Aan de slag met HBase in stand-alone modus is gedeeltelijk eenvoudig omdat HBase Zookeeper voor u beheert. U kunt een afzonderlijke Zookeeper-release downloaden en HBase ernaar verwijzen, maar voor zelfstandige installaties zult u het veel gemakkelijker vinden om HBase Zookeeper voor u te laten beheren.
Om de beslissing om HBase Zookeeper voor u te beheren te kristalliseren, kunt u als volgt een omgevingsvariabele instellen in nog een ander HBase-bestand. De volgende lijst laat zien wat er moet worden toegevoegd:
# Vertel HBase of het zijn eigen exemplaar van Zookeeper moet beheren of niet. exporteren HBASE_MANAGES_ZK = true # De Java-implementatie die moet worden gebruikt.Java 1. 6 vereist. export JAVA_HOME = / opt / ibm / biginsights / jdk
U moet ervoor zorgen dat u naar de door u gekozen JDK verwijst. Ten slotte moet je de naam van je Linux-systeem in nog een ander bestand opgeven. (In een volledig gedistribueerde productieomgeving zou dit bestand een regel voor regel hebben van alle servers waarop HBase het RegionServer-proces kan starten.)
U kunt nu HBase starten en uw installatie testen. Om HBase te starten, gebruikt u het script zoals beschreven in de volgende lijst.
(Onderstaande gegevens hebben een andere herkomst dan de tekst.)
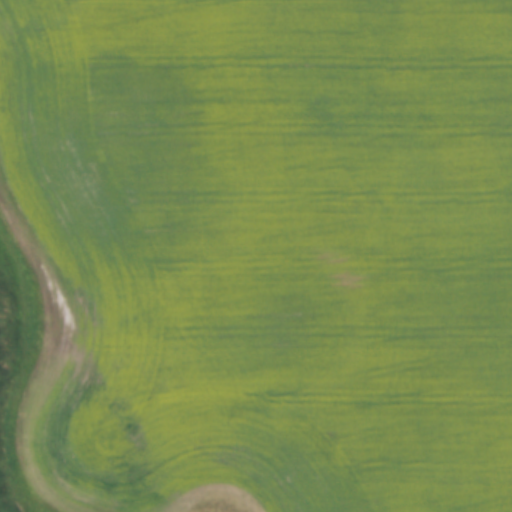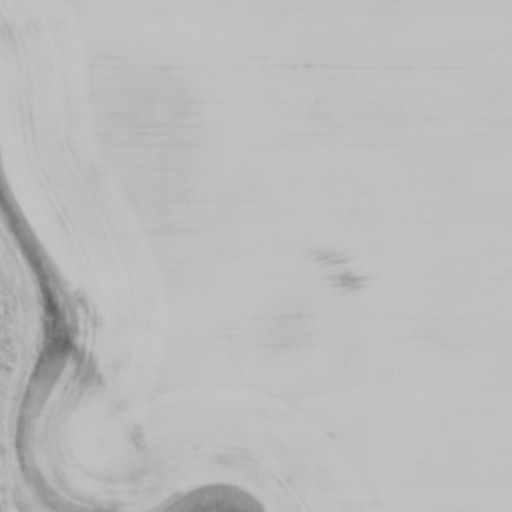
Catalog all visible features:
road: (16, 386)
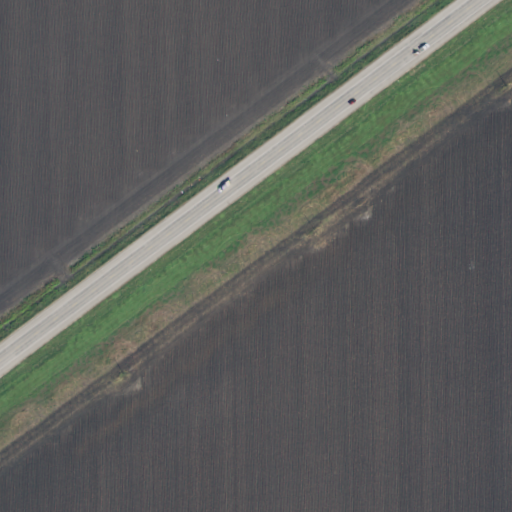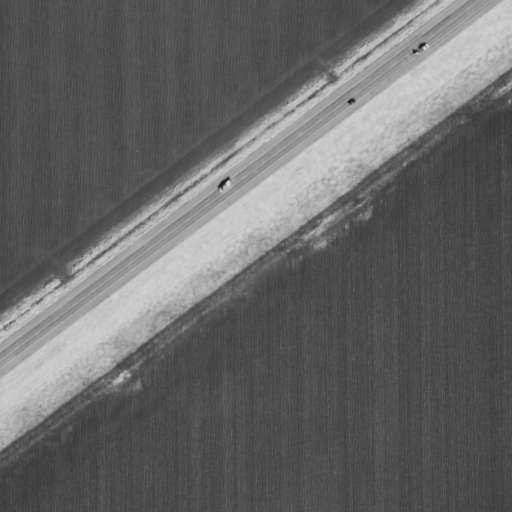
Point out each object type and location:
road: (240, 181)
$ cd $ INSTALL_DIR / hbase-0. 94. 7 / bin $. / Start-HBase. sh bivm: beginnende dierenverzorger, loggen naar / home / biadmin / my-local-hbase / hbase-0. 94. 7 / bin / … / logs / hbase-biadmin-zookeeper-bivm. uitgangshoofdmeester, loggen naar / home / biadmin / my-local-hbase / hbase-0. 94. 7 / bin / … / logs / hbase-biadmin-master-bivm. out localhost: starting regionserver, logging naar / home / biadmin / my-local-hbase / hbase-0. 94. 7 / bin / … / logs / hbase-biadmin-regionserver-bivm. out
Merk op dat de eerste regel een cd-opdracht (change directory) heeft die u naar een omgevingsvariabele brengt. U moet die variabele instellen op uw werkelijke installatiemap voor HBase of het volledige pad typen.
Gebruik vervolgens de JConsole-tool, die is meegeleverd met Java, om snel na te gaan welke processen worden uitgevoerd nadat het script is voltooid. U kunt de JConsole-tool starten door de volgende opdracht te typen: $ JAVA_HOME / bin / jconsole.
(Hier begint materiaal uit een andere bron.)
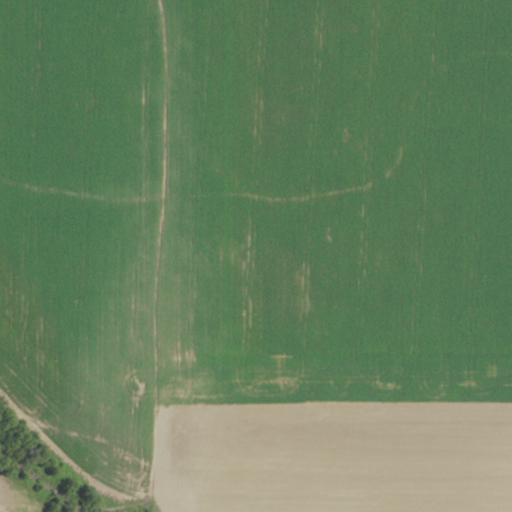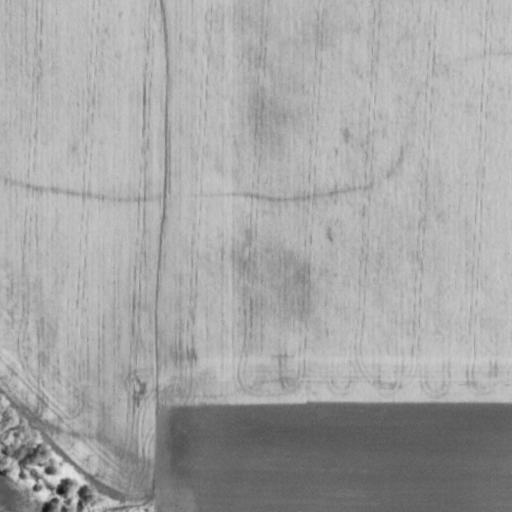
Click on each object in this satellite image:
road: (34, 511)
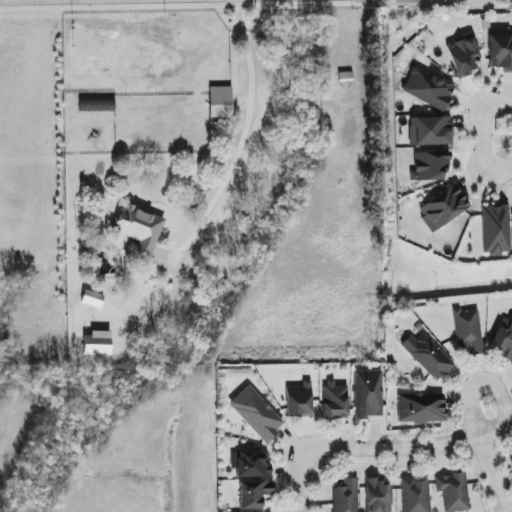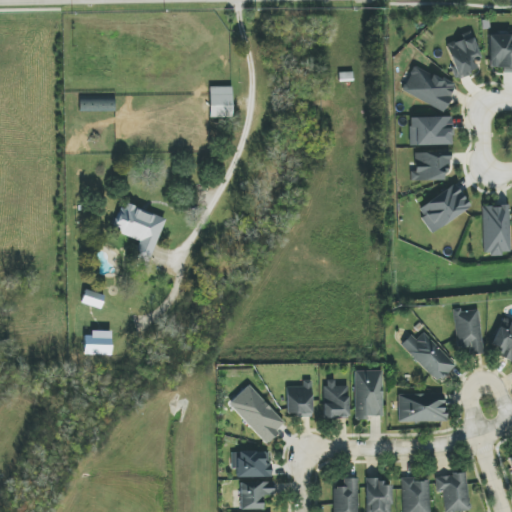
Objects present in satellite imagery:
building: (500, 51)
building: (463, 56)
building: (428, 88)
building: (220, 102)
road: (249, 112)
road: (481, 124)
building: (430, 131)
building: (429, 167)
road: (497, 173)
building: (442, 208)
building: (139, 229)
building: (495, 230)
building: (92, 299)
building: (467, 331)
building: (503, 342)
building: (96, 343)
building: (428, 356)
road: (472, 384)
building: (367, 394)
building: (299, 400)
building: (334, 400)
building: (420, 408)
building: (258, 415)
road: (411, 447)
building: (510, 462)
building: (250, 465)
road: (491, 476)
road: (302, 482)
building: (453, 492)
building: (254, 494)
building: (377, 495)
building: (414, 495)
building: (345, 496)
JConsole laat zien dat de drie processen die het script beweerde te starten inderdaad worden uitgevoerd: de Zookeeper, de Master en de RegionalServer-processen.
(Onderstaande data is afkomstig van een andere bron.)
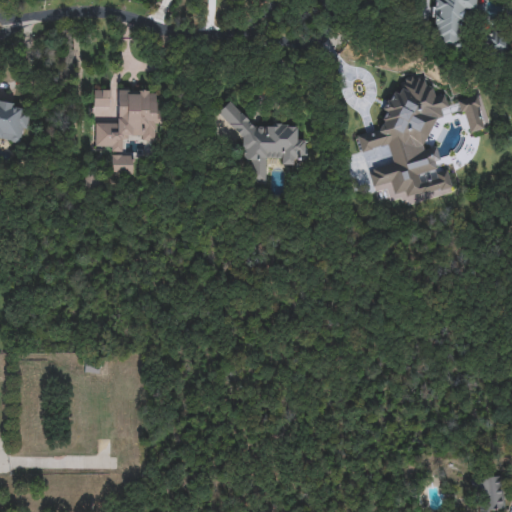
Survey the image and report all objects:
road: (160, 13)
road: (330, 14)
road: (124, 15)
road: (377, 16)
road: (212, 18)
building: (449, 23)
building: (450, 23)
road: (8, 28)
building: (494, 43)
building: (494, 43)
road: (27, 62)
road: (137, 68)
road: (112, 96)
building: (101, 100)
building: (101, 100)
road: (261, 106)
road: (364, 114)
building: (13, 122)
building: (13, 123)
building: (127, 128)
building: (127, 128)
building: (413, 138)
building: (264, 143)
building: (265, 144)
building: (25, 414)
building: (26, 415)
building: (79, 416)
building: (79, 416)
road: (49, 463)
building: (491, 494)
building: (491, 494)
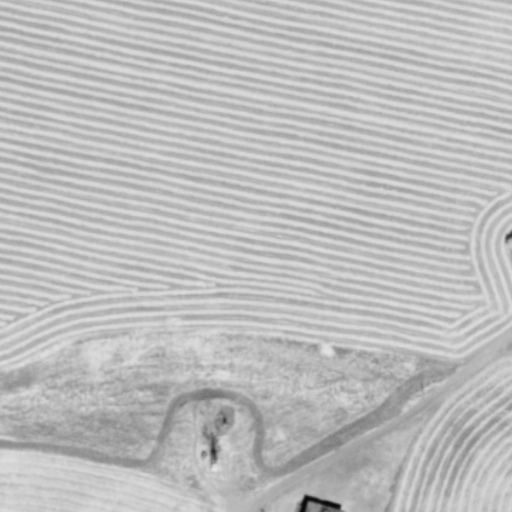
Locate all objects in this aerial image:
crop: (256, 256)
road: (383, 427)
Om HBase te testen, werk je samen met alle drie de HBase-processen, te beginnen met de MasterServer. Standaard rapporteert de MasterServer over de systeemstatus via een browsergebruikersinterface op poortnummer 60010. In het voorbeeld kunt u bevestigen dat de MasterServer correct wordt uitgevoerd door de volgende URL in een webbrowser in te voeren: // bivm: 60010 /. Als u dit doet, wordt de informatie weergegeven die u hier ziet.